Sebanyak 1.300 petani lada putih Bangka Belitung telah masuk ke dalam holding UMKM klaster perkebunan. Penguatan di tingkat petani itu dilakukan saat komoditas tersebut mendapat peluang menuju jaringan restoran internasional di 63 negara.
Jaringan tersebut mencakup 1.200 restoran yang disebut memiliki kekurangan bumbu dan rempah-rempah. Kondisi itu membuka ruang pasar bagi muntok white pepper, sebutan internasional untuk lada putih asal Bangka.
Menyiapkan Pasokan dari Daerah
Pengembangan pasar tidak hanya diarahkan pada penjualan produk akhir, tetapi juga kesiapan pelaku usaha dan rantai pasok. Kementerian Usaha Mikro, Kecil, dan Menengah mendorong petani serta UMKM agar dapat memanfaatkan akses pasar yang sedang dibuka.
Pelaku usaha dan petani lada diminta mendaftarkan produknya melalui aplikasi SAPA UMKM. Sistem pelayanan digital ini menyediakan layanan terpadu yang dimulai dari verifikasi data sampai pemasaran produk ke pasar global.
Fitur layanan SAPA UMKM mencakup perizinan, pembiayaan, pembukuan digital, dan pelatihan bagi pelaku usaha. Dukungan tersebut menjadi bagian dari persiapan agar pelaku usaha dapat menyesuaikan diri dengan kebutuhan pasar internasional.
Lada putih Bangka juga telah memiliki sertifikat resmi Indikasi Geografis atau IG. Pengakuan itu menegaskan identitas asal komoditas dari Kepulauan Bangka Belitung.
Permintaan Restoran Internasional
Deputi Bidang Usaha Menengah Kementerian UMKM Bagus Rachman menyampaikan bahwa kerja sama dengan jaringan restoran telah dijalankan. Menurut dia, kebutuhan rempah dari jaringan tersebut dapat menjadi peluang bagi komoditas daerah.
“Kita sudah bekerja sama dengan 1.200 resto di 63 negara dan saat ini mereka kekurangan bumbu dan rempah-rempah,” kata Bagus di Pangkalpinang, Minggu (16/8/2026). Ia menyebut lada putih Bangka berpeluang masuk ke jaringan restoran itu.
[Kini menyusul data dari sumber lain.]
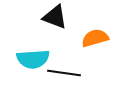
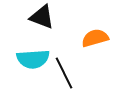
black triangle: moved 13 px left
black line: rotated 56 degrees clockwise
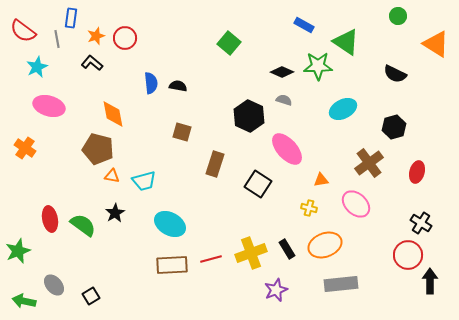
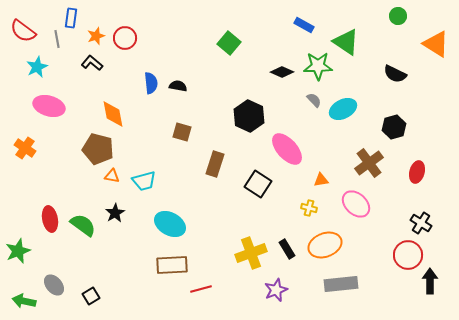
gray semicircle at (284, 100): moved 30 px right; rotated 28 degrees clockwise
red line at (211, 259): moved 10 px left, 30 px down
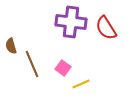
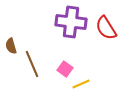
pink square: moved 2 px right, 1 px down
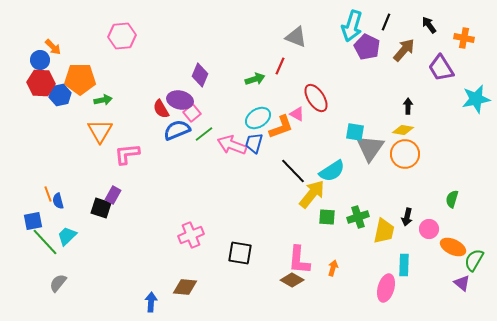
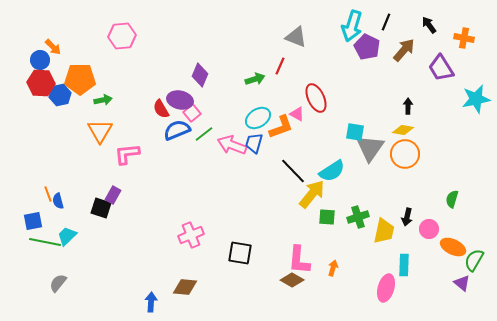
red ellipse at (316, 98): rotated 8 degrees clockwise
green line at (45, 242): rotated 36 degrees counterclockwise
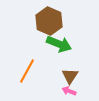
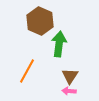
brown hexagon: moved 9 px left
green arrow: rotated 105 degrees counterclockwise
pink arrow: rotated 16 degrees counterclockwise
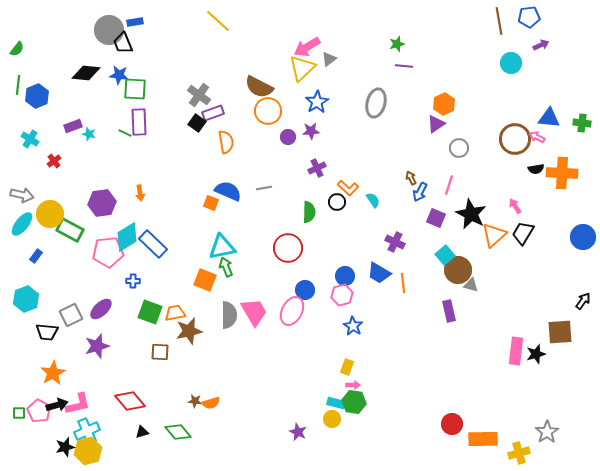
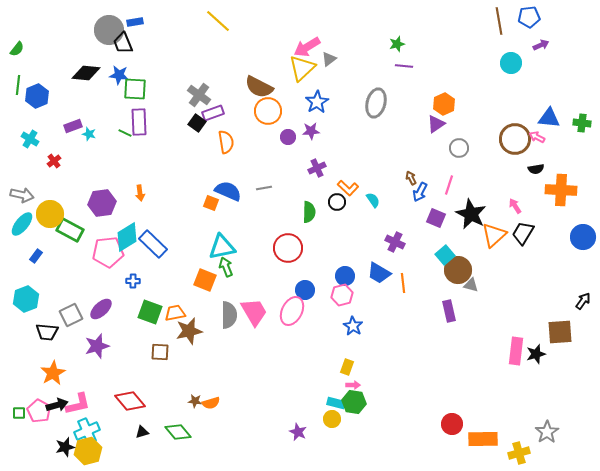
orange cross at (562, 173): moved 1 px left, 17 px down
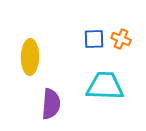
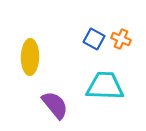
blue square: rotated 30 degrees clockwise
purple semicircle: moved 4 px right, 1 px down; rotated 44 degrees counterclockwise
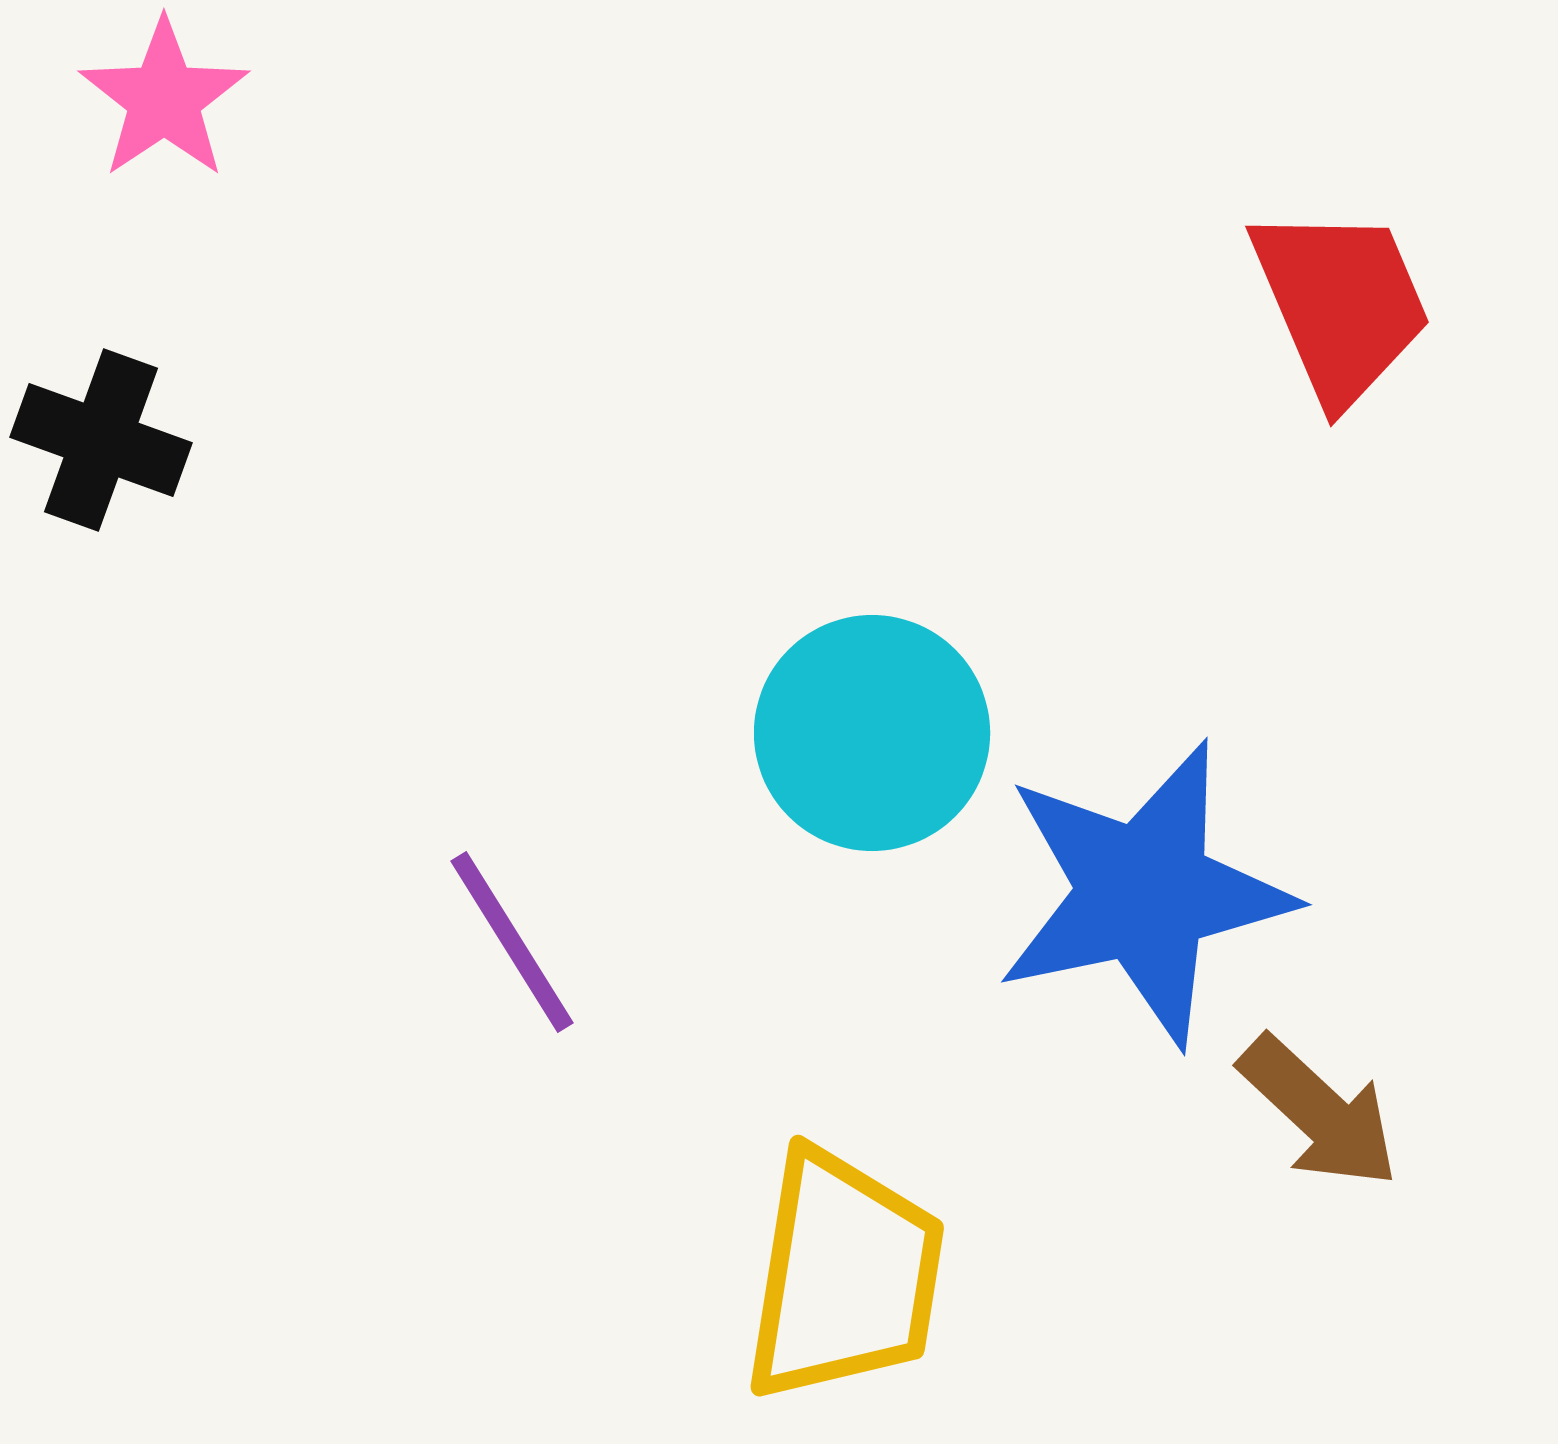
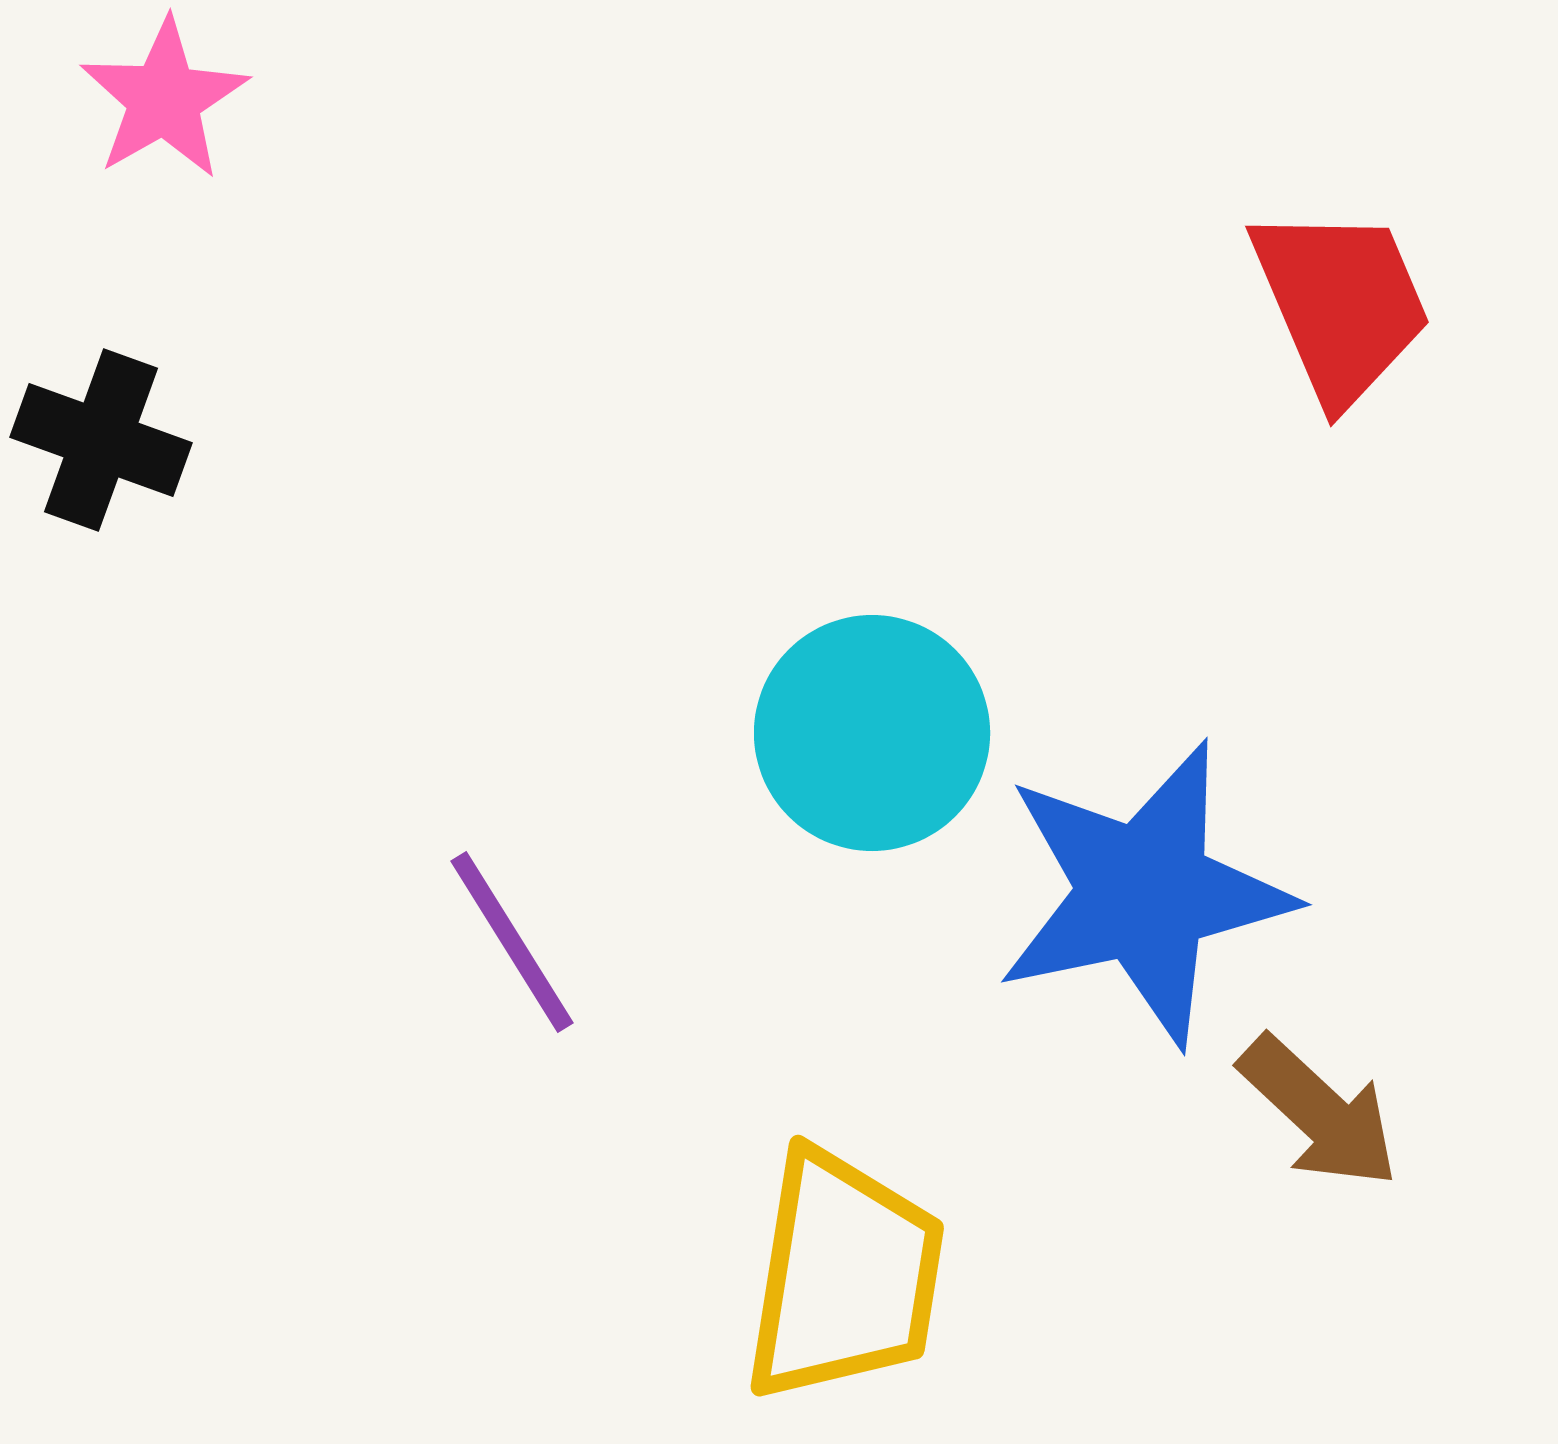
pink star: rotated 4 degrees clockwise
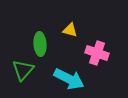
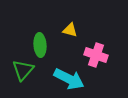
green ellipse: moved 1 px down
pink cross: moved 1 px left, 2 px down
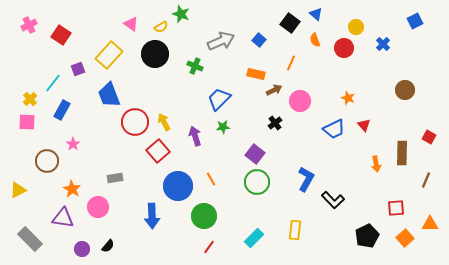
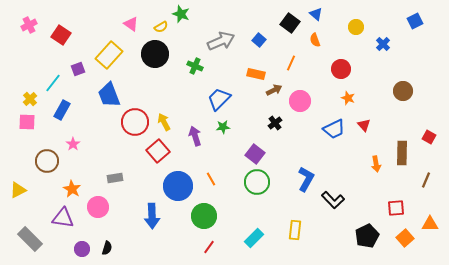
red circle at (344, 48): moved 3 px left, 21 px down
brown circle at (405, 90): moved 2 px left, 1 px down
black semicircle at (108, 246): moved 1 px left, 2 px down; rotated 24 degrees counterclockwise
Peluang tersebut memperluas arah pemasaran komoditas yang telah dikenal di pasar internasional sebagai muntok white pepper. Sertifikat IG dan penguatan petani diharapkan mendukung kesiapan produk ketika permintaan pasar meningkat.
Rekam Jejak Ekspor ke Sejumlah Negara
Perdagangan lada dari Bangka Belitung telah tercermin dalam nilai ekspor beberapa periode terakhir. Barantin mencatat pengiriman komoditas ini antara lain menuju Vietnam, Singapura, Jepang, Malaysia, dan Taiwan.
| Periode | Nilai Ekspor Lada | Catatan |
|---|---|---|
| Sepanjang 2025 | Sekitar Rp180 miliar | Nilai ekspor tahunan |
| Hingga Juni 2026 | Sekitar Rp148,9 miliar | Nilai ekspor hingga semester pertama |
Nilai ekspor sepanjang 2025 mencapai sekitar Rp180 miliar, sedangkan realisasi hingga Juni 2026 sekitar Rp148,9 miliar. Data tersebut menunjukkan aktivitas ekspor lada tetap berlangsung pada tahun berikutnya.
Plt Deputi Karantina Tumbuhan Barantin Dian SR Kusumastuti menyatakan tren ekspor komoditas itu positif. Pernyataan tersebut dikaitkan dengan permintaan pasar internasional yang meningkat.
Akses ke restoran internasional dapat melengkapi pasar ekspor yang telah dijangkau lada Bangka Belitung. Penguatan melalui klaster petani, layanan SAPA UMKM, dan sertifikat Indikasi Geografis disiapkan untuk menopang perluasan pemasaran komoditas ini.